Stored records

· · · · · · ·

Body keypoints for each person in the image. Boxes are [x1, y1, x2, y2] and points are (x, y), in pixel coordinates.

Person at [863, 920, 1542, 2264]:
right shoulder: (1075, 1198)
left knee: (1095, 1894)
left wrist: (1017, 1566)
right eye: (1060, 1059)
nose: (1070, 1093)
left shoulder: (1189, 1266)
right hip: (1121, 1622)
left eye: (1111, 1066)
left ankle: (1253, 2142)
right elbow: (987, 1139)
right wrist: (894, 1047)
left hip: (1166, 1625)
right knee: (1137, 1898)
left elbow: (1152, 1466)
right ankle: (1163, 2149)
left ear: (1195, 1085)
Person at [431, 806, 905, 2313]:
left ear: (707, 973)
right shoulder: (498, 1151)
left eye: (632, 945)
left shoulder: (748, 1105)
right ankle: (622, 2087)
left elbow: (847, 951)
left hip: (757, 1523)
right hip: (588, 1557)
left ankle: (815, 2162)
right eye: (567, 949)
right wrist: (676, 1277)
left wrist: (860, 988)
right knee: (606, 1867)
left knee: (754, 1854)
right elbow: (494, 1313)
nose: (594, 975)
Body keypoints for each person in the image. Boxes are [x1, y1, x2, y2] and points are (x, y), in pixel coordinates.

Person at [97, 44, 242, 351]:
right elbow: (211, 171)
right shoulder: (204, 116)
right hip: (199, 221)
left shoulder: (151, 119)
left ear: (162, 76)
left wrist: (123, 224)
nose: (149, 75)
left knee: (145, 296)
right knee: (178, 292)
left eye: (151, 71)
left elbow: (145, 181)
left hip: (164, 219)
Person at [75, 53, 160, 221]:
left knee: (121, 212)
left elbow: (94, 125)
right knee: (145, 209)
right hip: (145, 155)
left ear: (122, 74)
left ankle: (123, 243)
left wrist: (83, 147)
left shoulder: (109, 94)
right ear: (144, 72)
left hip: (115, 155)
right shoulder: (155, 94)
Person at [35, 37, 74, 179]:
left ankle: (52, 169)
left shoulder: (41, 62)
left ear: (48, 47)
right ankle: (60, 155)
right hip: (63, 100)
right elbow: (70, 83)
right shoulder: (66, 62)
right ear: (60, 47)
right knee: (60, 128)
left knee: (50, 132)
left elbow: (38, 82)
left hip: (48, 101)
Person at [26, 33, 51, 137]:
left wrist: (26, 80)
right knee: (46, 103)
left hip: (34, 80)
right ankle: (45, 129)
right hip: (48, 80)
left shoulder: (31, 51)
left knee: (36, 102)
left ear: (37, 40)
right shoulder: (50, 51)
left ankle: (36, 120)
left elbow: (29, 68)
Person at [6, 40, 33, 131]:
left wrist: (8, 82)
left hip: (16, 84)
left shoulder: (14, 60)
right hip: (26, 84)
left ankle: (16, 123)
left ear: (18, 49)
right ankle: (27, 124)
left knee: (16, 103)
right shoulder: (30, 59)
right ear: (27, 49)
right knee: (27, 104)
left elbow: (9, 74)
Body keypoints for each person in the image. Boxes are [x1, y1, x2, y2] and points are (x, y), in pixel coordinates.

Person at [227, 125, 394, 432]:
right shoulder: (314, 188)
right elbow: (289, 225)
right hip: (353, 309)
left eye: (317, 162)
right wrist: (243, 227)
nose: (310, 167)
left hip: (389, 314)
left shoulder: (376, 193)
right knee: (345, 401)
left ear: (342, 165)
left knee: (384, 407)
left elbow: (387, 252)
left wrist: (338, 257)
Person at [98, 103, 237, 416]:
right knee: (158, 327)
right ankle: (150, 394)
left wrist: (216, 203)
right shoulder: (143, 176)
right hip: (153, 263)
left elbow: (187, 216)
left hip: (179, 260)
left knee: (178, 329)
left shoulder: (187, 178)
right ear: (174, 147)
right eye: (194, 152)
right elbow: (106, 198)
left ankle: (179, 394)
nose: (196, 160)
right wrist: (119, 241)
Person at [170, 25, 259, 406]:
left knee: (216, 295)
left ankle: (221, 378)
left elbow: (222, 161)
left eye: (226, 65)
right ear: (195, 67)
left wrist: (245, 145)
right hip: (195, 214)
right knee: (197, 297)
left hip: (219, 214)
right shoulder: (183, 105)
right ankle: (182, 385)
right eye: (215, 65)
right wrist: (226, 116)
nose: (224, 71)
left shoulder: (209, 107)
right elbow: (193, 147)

· · · · · · ·

:: ABOUT THIS EXERCISE ::
Every line of the records should be reproduced exactly.

:: ANSWER SECTION ::
Body keypoints for each person in the image. Boxes are [x1, y1, x2, y2] and points are (x, y), in pixel coordinates.

Person at [863, 920, 1542, 2264]:
right shoulder: (1075, 1198)
left knee: (1095, 1894)
left wrist: (1017, 1566)
right eye: (1060, 1059)
nose: (1070, 1093)
left shoulder: (1189, 1266)
right hip: (1121, 1622)
left eye: (1111, 1066)
left ankle: (1253, 2142)
right elbow: (987, 1139)
right wrist: (894, 1047)
left hip: (1166, 1625)
right knee: (1137, 1898)
left elbow: (1152, 1466)
right ankle: (1163, 2149)
left ear: (1195, 1085)
Person at [431, 806, 905, 2313]:
left ear: (707, 973)
right shoulder: (498, 1151)
left eye: (632, 945)
left shoulder: (748, 1105)
right ankle: (622, 2087)
left elbow: (847, 951)
left hip: (757, 1523)
right hip: (588, 1557)
left ankle: (815, 2162)
right eye: (567, 949)
right wrist: (676, 1277)
left wrist: (860, 988)
right knee: (606, 1867)
left knee: (754, 1854)
right elbow: (494, 1313)
nose: (594, 975)
Body keypoints for each person in the image. Boxes are [x1, y1, x2, y2] and points are (x, y), in pixel coordinates.

Person at [97, 44, 242, 351]:
right elbow: (211, 171)
right shoulder: (204, 116)
right hip: (199, 221)
left shoulder: (151, 119)
left ear: (162, 76)
left wrist: (123, 224)
nose: (149, 75)
left knee: (145, 296)
right knee: (178, 292)
left eye: (151, 71)
left elbow: (145, 181)
left hip: (164, 219)
Person at [75, 53, 160, 221]:
left knee: (121, 212)
left elbow: (94, 125)
right knee: (145, 209)
right hip: (145, 155)
left ear: (122, 74)
left ankle: (123, 243)
left wrist: (83, 147)
left shoulder: (109, 94)
right ear: (144, 72)
left hip: (115, 155)
right shoulder: (155, 94)
Person at [35, 37, 74, 179]:
left ankle: (52, 169)
left shoulder: (41, 62)
left ear: (48, 47)
right ankle: (60, 155)
right hip: (63, 100)
right elbow: (70, 83)
right shoulder: (66, 62)
right ear: (60, 47)
right knee: (60, 128)
left knee: (50, 132)
left elbow: (38, 82)
left hip: (48, 101)
Person at [26, 33, 51, 137]:
left wrist: (26, 80)
right knee: (46, 103)
left hip: (34, 80)
right ankle: (45, 129)
right hip: (48, 80)
left shoulder: (31, 51)
left knee: (36, 102)
left ear: (37, 40)
right shoulder: (50, 51)
left ankle: (36, 120)
left elbow: (29, 68)
Person at [6, 40, 33, 131]:
left wrist: (8, 82)
left hip: (16, 84)
left shoulder: (14, 60)
right hip: (26, 84)
left ankle: (16, 123)
left ear: (18, 49)
right ankle: (27, 124)
left knee: (16, 103)
right shoulder: (30, 59)
right ear: (27, 49)
right knee: (27, 104)
left elbow: (9, 74)
Body keypoints for each person in the image. Boxes are [x1, y1, x2, y2] and points are (x, y), in pixel coordinates.

Person at [227, 125, 394, 432]:
right shoulder: (314, 188)
right elbow: (289, 225)
right hip: (353, 309)
left eye: (317, 162)
right wrist: (243, 227)
nose: (310, 167)
left hip: (389, 314)
left shoulder: (376, 193)
right knee: (345, 401)
left ear: (342, 165)
left knee: (384, 407)
left elbow: (387, 252)
left wrist: (338, 257)
Person at [98, 103, 237, 416]:
right knee: (158, 327)
right ankle: (150, 394)
left wrist: (216, 203)
right shoulder: (143, 176)
right hip: (153, 263)
left elbow: (187, 216)
left hip: (179, 260)
left knee: (178, 329)
left shoulder: (187, 178)
right ear: (174, 147)
right eye: (194, 152)
right elbow: (106, 198)
left ankle: (179, 394)
nose: (196, 160)
right wrist: (119, 241)
Person at [170, 25, 259, 406]:
left knee: (216, 295)
left ankle: (221, 378)
left elbow: (222, 161)
left eye: (226, 65)
right ear: (195, 67)
left wrist: (245, 145)
right hip: (195, 214)
right knee: (197, 297)
left hip: (219, 214)
right shoulder: (183, 105)
right ankle: (182, 385)
right eye: (215, 65)
right wrist: (226, 116)
nose: (224, 71)
left shoulder: (209, 107)
right elbow: (193, 147)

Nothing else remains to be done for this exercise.